Against this latest piece of bad news for Trump, the House's passing the health non-care bill is no more than a squeaky toy. By contrast a giant gate has just swung open against one Donald Trump.

The biggest piece of bad news for Trump is, however, waiting for him around the bend in 2018. If he loses the House, he's toast. He already is toast for all intents and purposes, according to polls that give him only a 40% approval rate, but then he'll be soggy toast. Without the House, he can have little impact. And he will have done most of this damage to himself all by himself.

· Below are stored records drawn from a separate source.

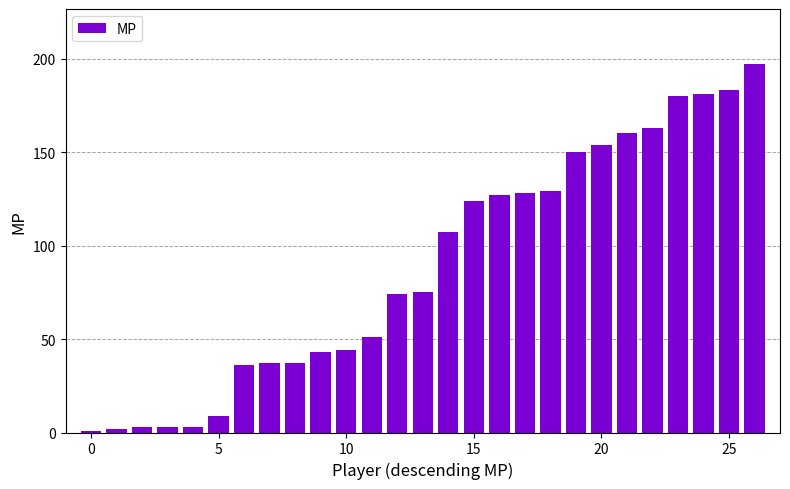

How many values are below 75?

13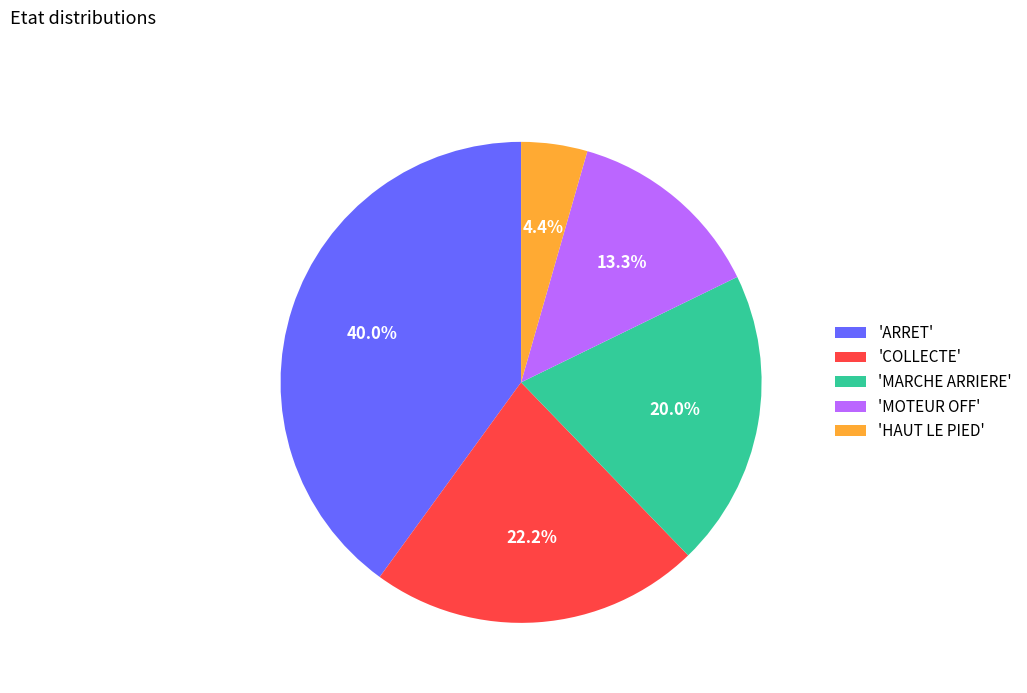

Approximately how many times larger is the value at 'COLLECTE' compared to 'MOTEUR OFF'?

1.7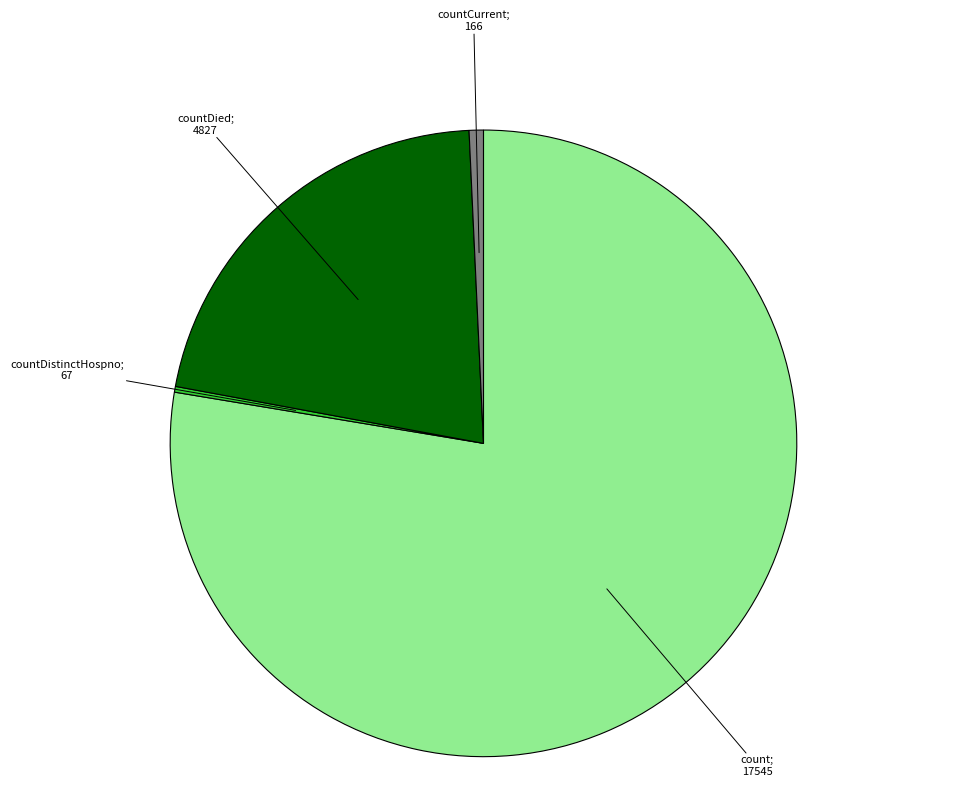

How many segments does this pie chart have?

4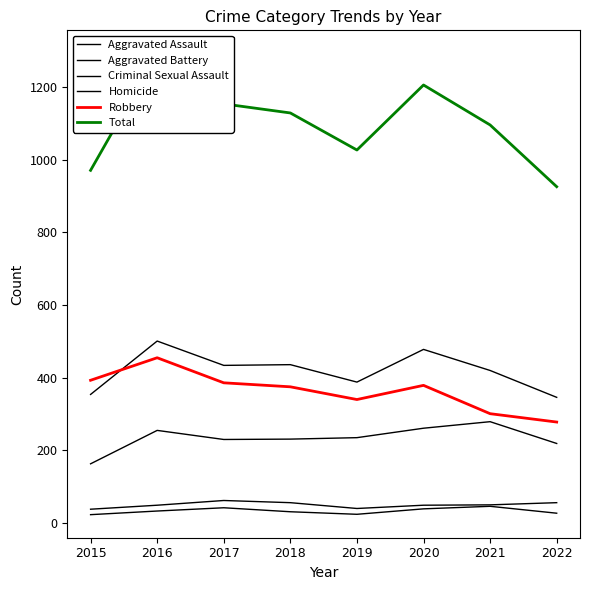

What is the average value of the Aggravated Battery series?

420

No matter what revisions the Senate now comes up with in Trumpcare, some of the GOP and independent Trump voters will remember in 2018 that their Congressman originally voted for one of the cruelest bills in American history. The House bill would  throw 24 million off their health insurance and put millions more at risk of cancellation due to pre-existing conditions. (The funds voted by the House to help pay higher premiums would last only a few months.) It will also wipe out Medicaid funding of school programs for millions of children with special needs. It will also subject older Americans (50 to 65) to paying insurance premiums five times as great as paid by younger ones.

All this cruelty so as to offset the giant tax cut Trump/Ryan plan for the rich as their next legislation. Keep in mind: Trump alone would save $31 million a year under their proposal to eliminate the Alternative Minimum Tax.

But Trump may pay for this financial windfall by losing the presidency. A political ignoramus, Trump keeps forgetting some political basics. First, he lost the popular vote and only narrowly won the electoral college.  In three and a half years the rules regarding the electoral college may be changed, a scheme for such having already been adopted by half the number of states needed. (See an upcoming post on this.)

Alternatively the few thousand voters in Michigan, Wisconsin, and Pennsylvania who gave Trump his 2016 win in the electoral college may wise up by 2020. Especially if they have a family member with a pre-existing condition or are themselves over 50 or were dependent on Medicaid. These last two groups are, in fact, predominately Trump voters.

Nothing like stabbing your own voters in the back. And in the front. And pushing them over a cliff!

The man is a canny fool. He is shrewd about cheating and selling snake oil. But he's basically a fool.